Başlangıçta alfabe yoktu, gramer kitabı yoktu, sınır yoktu. Yalnızca ateş, toprak, tohum, su ve güneş vardı. Ve bunların buluştuğu yerde, yaşam doğdu—sonra hafıza, ardından da dil. Bu buluşma noktası Zagros’tu: sadece bir dağ silsilesi değil, bir bilinç. “Za-Gr-Ros” — güneşi doğuran dağ. Kürtçede belki şöyle deriz: “Çiyayê ku roj hildidê,” ya da şiirsel bir dille: "ışığın doğduğu sırt." Bu beşikten Kürt dili başlamadı; o açığa çıktı.
Bizi Hatırlayan Mağaralar
Tarlalar olmadan önce mağaralar vardı. Şanidar, Hilar, Hasankeyf — sadece barınak değil, uyanışın sahnesi. Şanidar Mağarası’nda bir Neandertal, cenin pozisyonunda çiçeklerle çevrili olarak gömüldü. İlk metafor. Bir gömü yeniden doğuş oldu. Dil, nesneleri adlandırmakla değil, önemli olanı adlandırmakla başlar: yaşam, ölüm, aşk, dönüş.
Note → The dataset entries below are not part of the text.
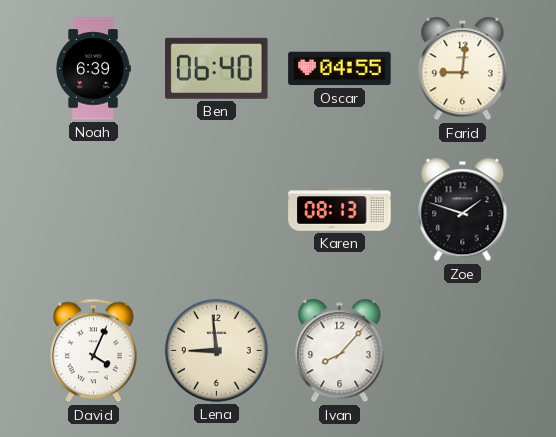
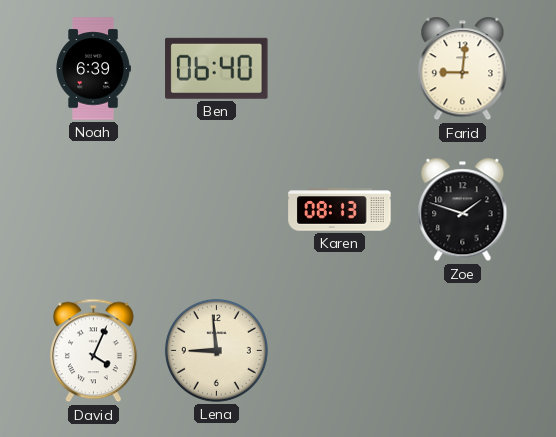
Oscar: 04:55 -> none
Ivan: 8:07 -> none
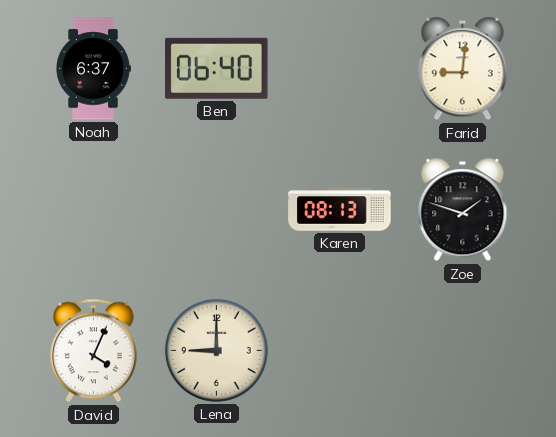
Noah: 6:39 -> 6:37
Lena: 8:59 -> 9:00
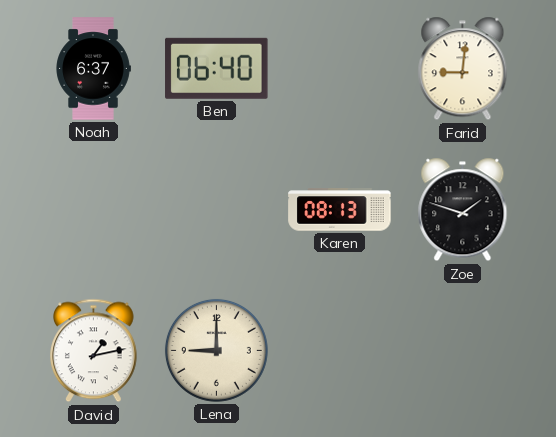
David: 4:04 -> 1:13
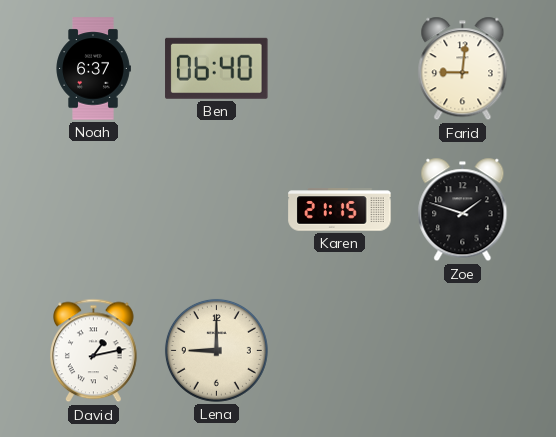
Karen: 08:13 -> 21:15
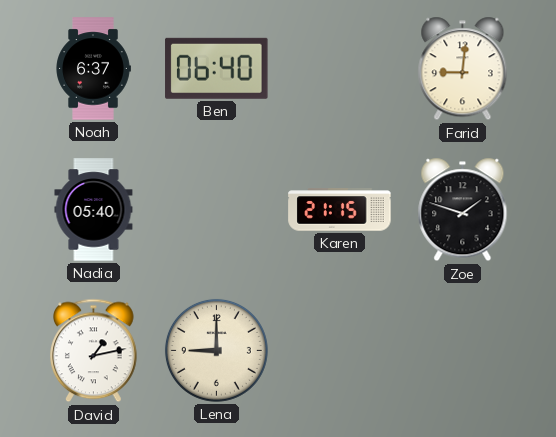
Nadia: none -> 05:40
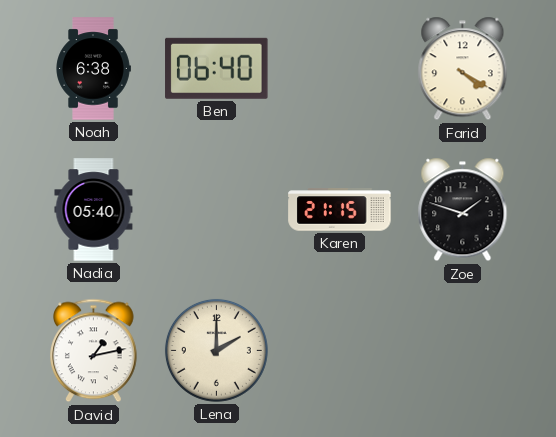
Noah: 6:37 -> 6:38
Farid: 9:01 -> 4:20
Lena: 9:00 -> 2:00
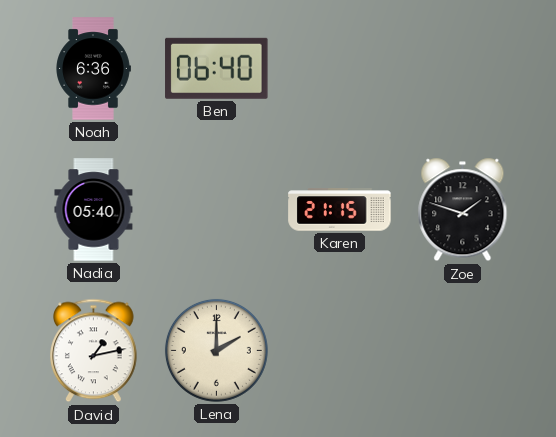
Noah: 6:38 -> 6:36
Farid: 4:20 -> none
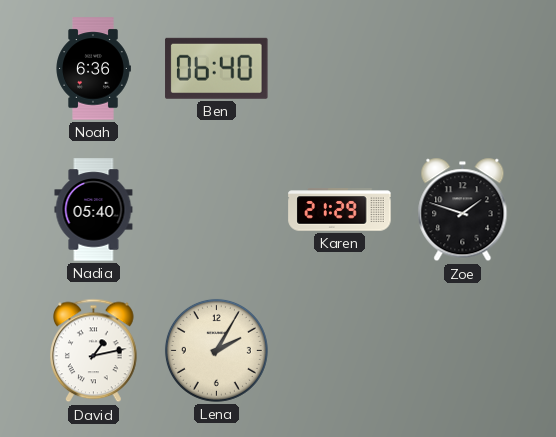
Karen: 21:15 -> 21:29
Lena: 2:00 -> 2:05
Çayönü: İlk Bilimsel Cümle
Bercem (Ergani, Amed)’de, yaklaşık M.Ö. 10.500 yılında insanlar tohum ekti. Ayrıldılar. Geri döndüler. Buğday büyümemişti. Başarısız bir deneydi ama bir başarısızlık değildi. Tekrar denediler, sonra gözlemlemeye başladılar, sembollerle değil, konuşulan seslerle kaydetmeye başladılar. O an, dilin gerçek doğuşuydu — farkındalık ve zamanın birleşimi.
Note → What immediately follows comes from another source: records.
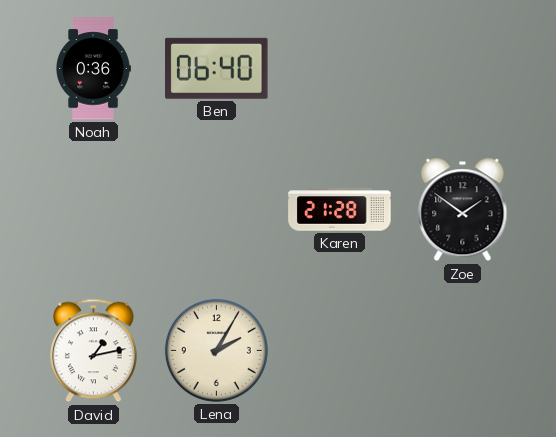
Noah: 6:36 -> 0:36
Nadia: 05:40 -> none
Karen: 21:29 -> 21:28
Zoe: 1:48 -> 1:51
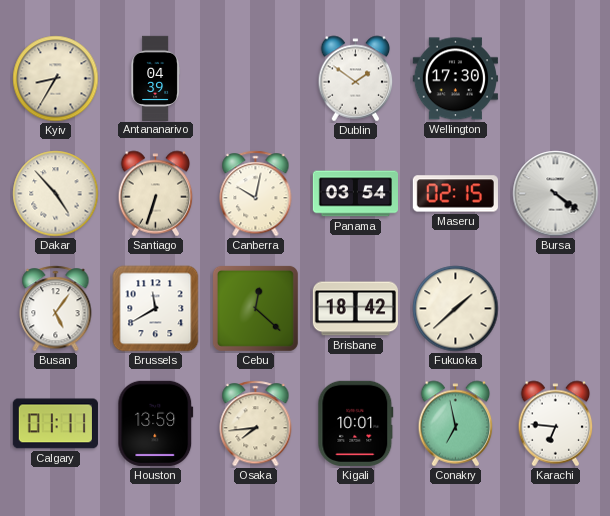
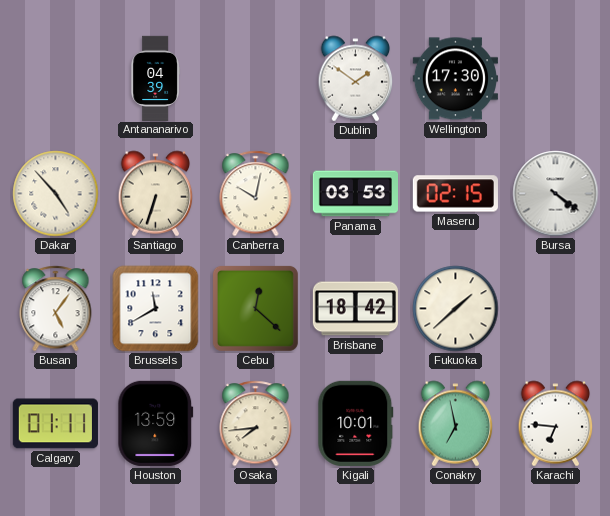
Kyiv: 8:35 -> none
Panama: 03:54 -> 03:53
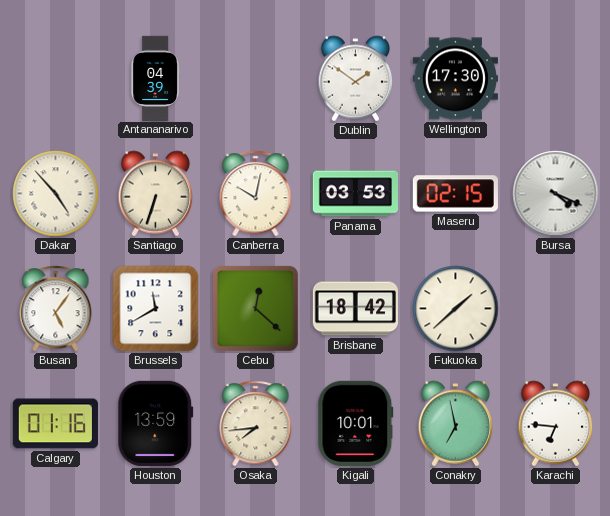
Bursa: 4:21 -> 4:19
Calgary: 01:11 -> 01:16
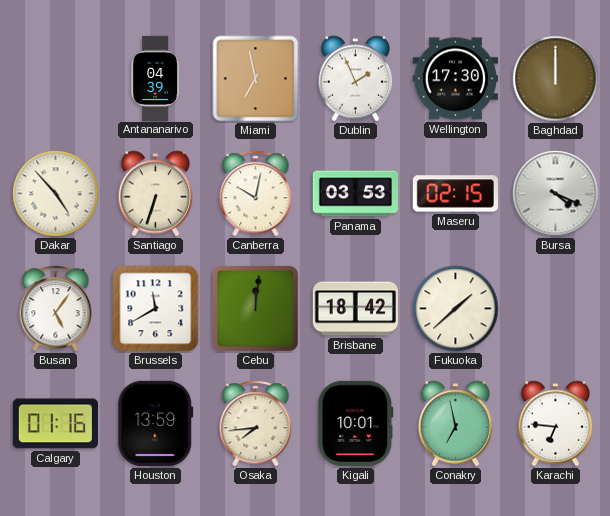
Miami: none -> 6:58
Dublin: 1:51 -> 1:56
Baghdad: none -> 12:00
Cebu: 12:22 -> 12:01
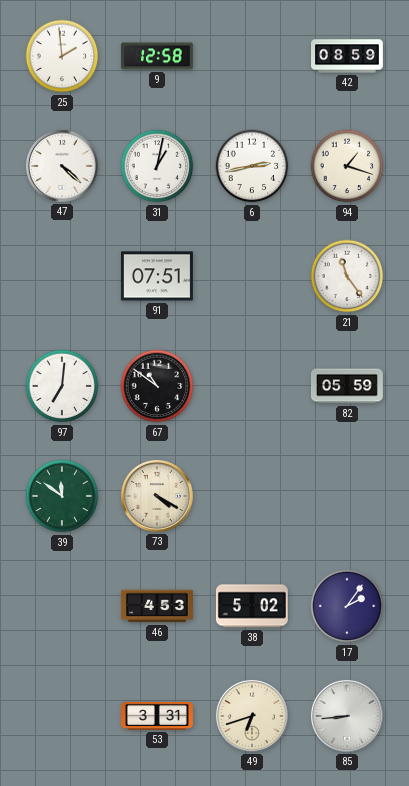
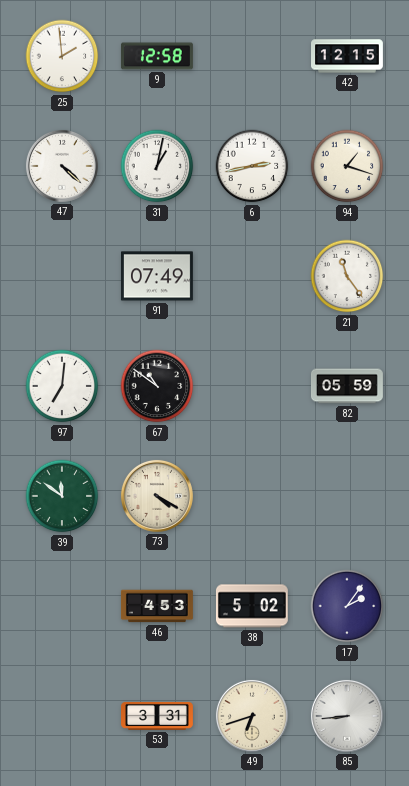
42: 08:59 -> 12:15
91: 07:51 -> 07:49
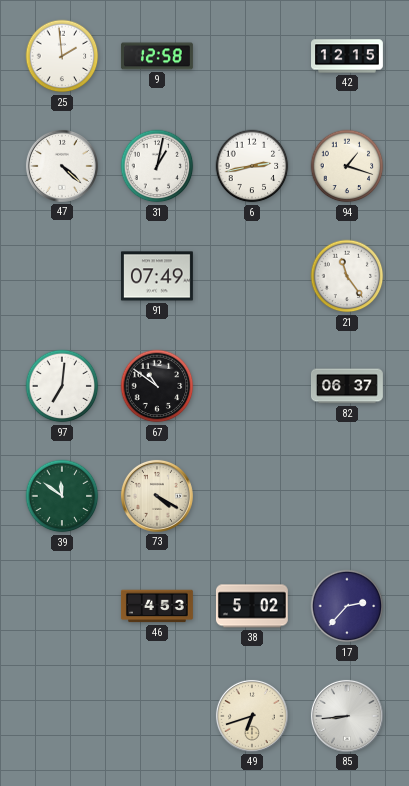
82: 05:59 -> 06:37
17: 2:06 -> 2:37
53: 3:31 -> none
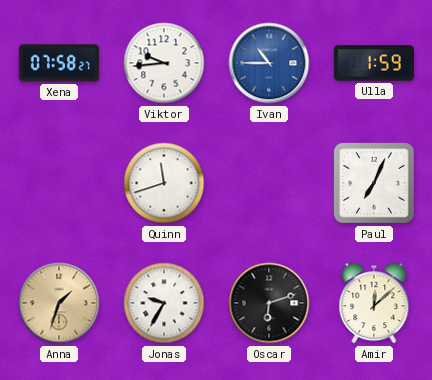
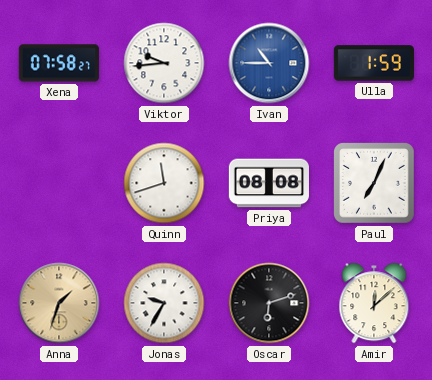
Priya: none -> 08:08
İsimlendirmeye başladılar:
Ard — toprak
Tov — tohum
Genim — buğday
Av — su
Roj — gün ışığı
Tav — güneşin sıcaklığı
Jîn — kadın, yaşam
Wehş — yabani domuz
Bunlar sadece tanımlayıcı değildi. Bunlar bilimsel ve şiirsel birimlerdi — ilk sınıflandırma ve maneviyat biçimi. Ve anlamları bozulmadan kaldı, 12.000 yıl boyunca günümüz Kürtçesine kadar uzandı.
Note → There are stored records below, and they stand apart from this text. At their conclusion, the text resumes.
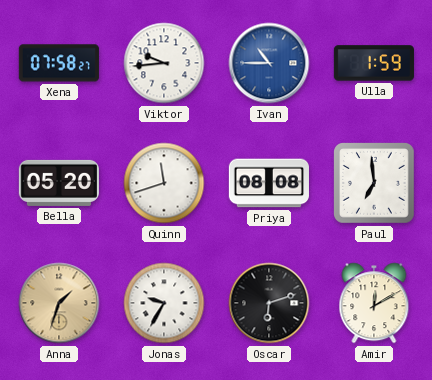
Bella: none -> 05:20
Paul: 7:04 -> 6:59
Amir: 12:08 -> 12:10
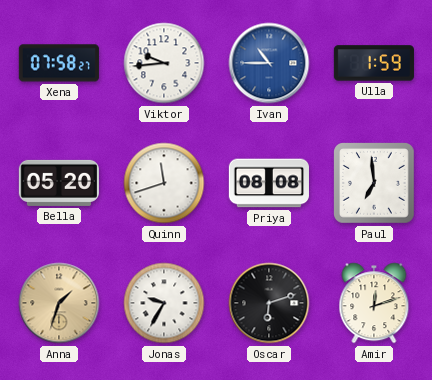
Amir: 12:10 -> 12:12
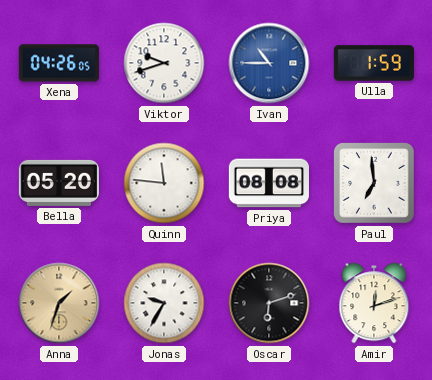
Xena: 07:58 -> 04:26
Viktor: 9:44 -> 9:42
Quinn: 11:42 -> 11:46
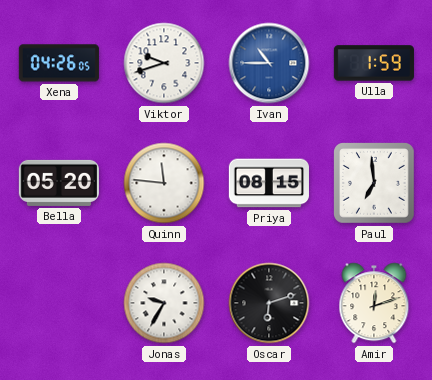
Priya: 08:08 -> 08:15
Anna: 1:33 -> none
Dicle ve Fırat: Uygarlığın Damarları
Bercem, Dîcle’nin kenarına kurulmuştu. Karşı tarafta Fırat akıyordu. Bu nehirler haritadaki çizgiler değildi. Onlar gezegenin kan damarlarıydı, Zagros bedenini besleyen “dolaşım sistemi”ydi. Yaşam sadece bu nehirlerin kenarında olmadı, bu nehirler sayesinde oldu.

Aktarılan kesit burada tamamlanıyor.